In Gary Bettman's ruling, he says he's "troubled" that Dennis Wideman's apologies ring "somewhat hollow." pic.twitter.com/0xweeBr3aH
— Chris Johnston (@reporterchris) February 17, 2016
The NHLPA and Wideman, who has now cleared concussion protocol and has already served seven games of his suspension, now have the option to further appeal to an independent arbitrator.
The Calgary Flames defenceman was suspended 20 games for colliding with Don Henderson and cross-checking the linesman to the ice in a late-January game against the Nashville Predators. (Watch the incident above.)
Wideman will forfeit $564,516.13 in salary to the Players’ Emergency Assistance Fund for violating Rule 40 (Physical Abuse of Officials).
The veteran blueliner was not penalized on the play but was suspended indefinitely by the league after the game concluded. Henderson was able to complete the game but did spend a night in the hospital afterward to get checked out.

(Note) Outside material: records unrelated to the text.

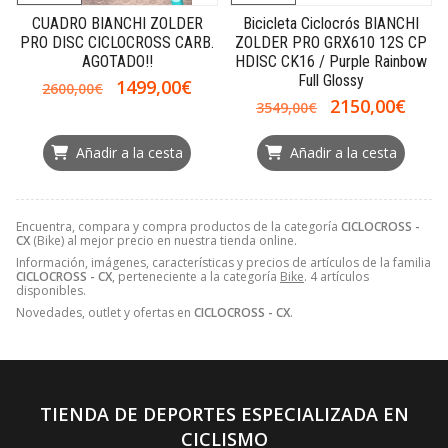
CUADRO BIANCHI ZOLDER
Bicicleta Ciclocrós BIANCHI
PRO DISC CICLOCROSS CARB.
ZOLDER PRO GRX610 12S CP
AGOTADO!!
HDISC CK16 / Purple Rainbow
Full Glossy
1499,00€
2600,00€
2150,00€
3549,00€
Añadir a la cesta
Añadir a la cesta
Encuentra, compara y compra productos de la categoría
CICLOCROSS -
CX
(Bike) al mejor precio en nuestra tienda online.
Información, imágenes, características y precios de artículos de la familia
CICLOCROSS - CX
, perteneciente a la categoría
Bike
. 4 artículos
disponibles.
Novedades, outlet y ofertas en
CICLOCROSS - CX
.
TIENDA DE DEPORTES ESPECIALIZADA EN
CICLISMO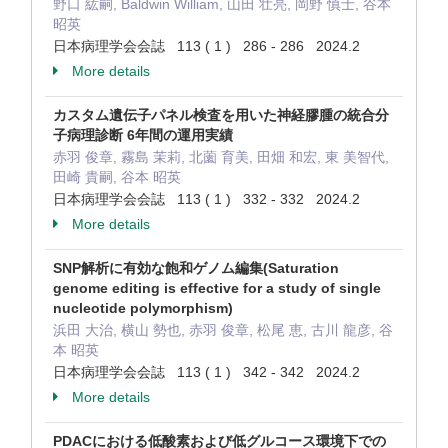
野口 紘嗣, Baldwin William, 山田 壮亮, 岡野 慎士, 谷本
昭英
日本病理学会会誌 113 ( 1 ) 286 - 286 2024.2
More details
カスタム遺伝子パネル検査を用いた神経膠腫の統合分
子病理診断 6年間の運用実績
赤羽 俊章, 霧島 茉莉, 北薗 育美, 田畑 和宏, 東 美智代,
田崎 貴嗣, 谷本 昭英
日本病理学会会誌 113 ( 1 ) 332 - 332 2024.2
More details
SNP解析に有効な飽和ゲノム編集(Saturation
genome editing is effective for a study of single
nucleotide polymorphism)
浜田 大治, 横山 勢也, 赤羽 俊章, 松尾 恵, 古川 龍彦, 谷
本 昭英
日本病理学会会誌 113 ( 1 ) 342 - 342 2024.2
More details
PDACにおける低酸素および低グルコース環境下での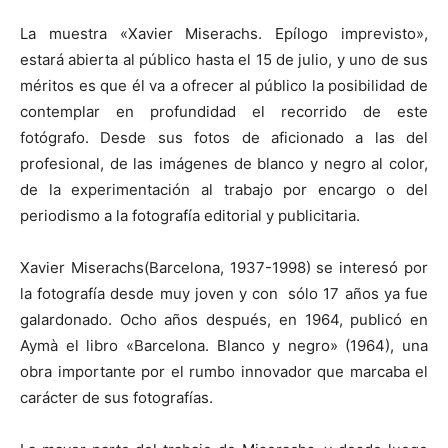
La muestra «Xavier Miserachs. Epílogo imprevisto»,
estará abierta al público hasta el 15 de julio, y uno de sus
méritos es que él va a ofrecer al público la posibilidad de
contemplar en profundidad el recorrido de este
fotógrafo. Desde sus fotos de aficionado a las del
profesional, de las imágenes de blanco y negro al color,
de la experimentación al trabajo por encargo o del
periodismo a la fotografía editorial y publicitaria.
Xavier Miserachs(Barcelona, 1937-1998) se interesó por
la fotografía desde muy joven y con sólo 17 años ya fue
galardonado. Ocho años después, en 1964, publicó en
Aymà el libro «Barcelona. Blanco y negro» (1964), una
obra importante por el rumbo innovador que marcaba el
carácter de sus fotografías.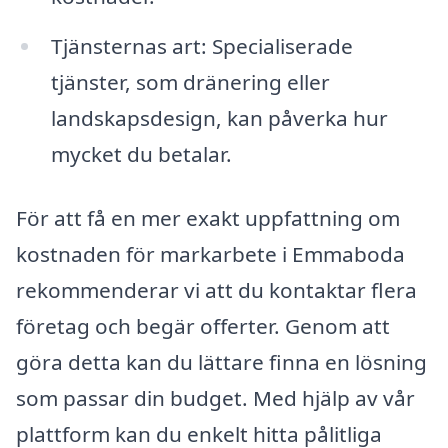
Tjänsternas art: Specialiserade
tjänster, som dränering eller
landskapsdesign, kan påverka hur
mycket du betalar.
För att få en mer exakt uppfattning om
kostnaden för markarbete i Emmaboda
rekommenderar vi att du kontaktar flera
företag och begär offerter. Genom att
göra detta kan du lättare finna en lösning
som passar din budget. Med hjälp av vår
plattform kan du enkelt hitta pålitliga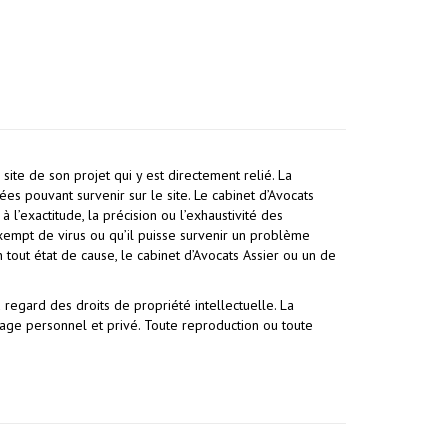
 site de son projet qui y est directement relié. La
es pouvant survenir sur le site. Le cabinet d’Avocats
 l’exactitude, la précision ou l’exhaustivité des
t exempt de virus ou qu’il puisse survenir un problème
tout état de cause, le cabinet d’Avocats Assier ou un de
 regard des droits de propriété intellectuelle. La
sage personnel et privé. Toute reproduction ou toute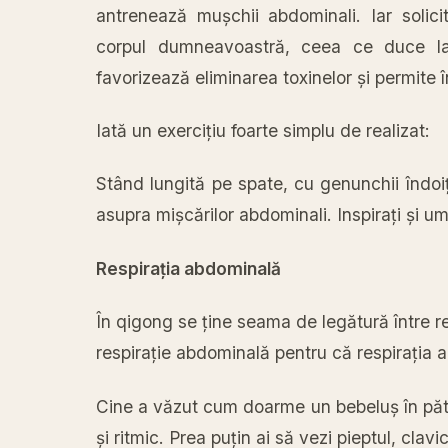
antrenează
mușchii
abdominali. Iar
solic
corpul
dumneavoastră
, ceea ce duce
l
favorizează
eliminarea toxinelor
și
permite
î
Iată
un
exercițiu
foarte simplu de realizat:
Stând
lungită
pe spate, cu genunchii
îndoiț
asupra
mișcărilor
abdominali.
Inspirați
și
umf
Respirația
abdominală
În
qigong se
ține
seama
de
legătură
între
r
respirație
abdominală
pentru
că
respirația
a
Cine
a
văzut
cum doarme un
bebeluș
în
păt
și
ritmic. Prea
puțin
ai
să
vezi pieptul,
clavi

Henderson has since been sidelined and there is no timeline for his return, the league told Sportsnet in an email Tuesday evening.
Wideman apologized to Henderson on the ice and again publicly after receiving his ban.
Prior to checking Henderson, Wideman had just been on the receiving end of a hard hit from Predators forward Miikka Salomaki. Wideman’s head rattled off the boards, he got up slowly, and appeared woozy as he skated to the Calgary bench.
“I was just trying to get off the ice. And, at the last second, I looked up and saw him,” Wideman explained post-game. “I couldn’t avoid it. I didn’t know where to go or how to get out of the way of him.”
Wideman did not, however, leave the bench to undergo concussion protocol.
“Throughout my career I think I’ve treated every official with the utmost respect and I’d never try to intentionally hit a linesman or ref,” Wideman said.
In making its case, the NHLPA was using medical evidence to explain Wideman’s actions.
The Flames host the Minnesota Wild Wednesday night, their eighth consecutive game without Wideman in the lineup.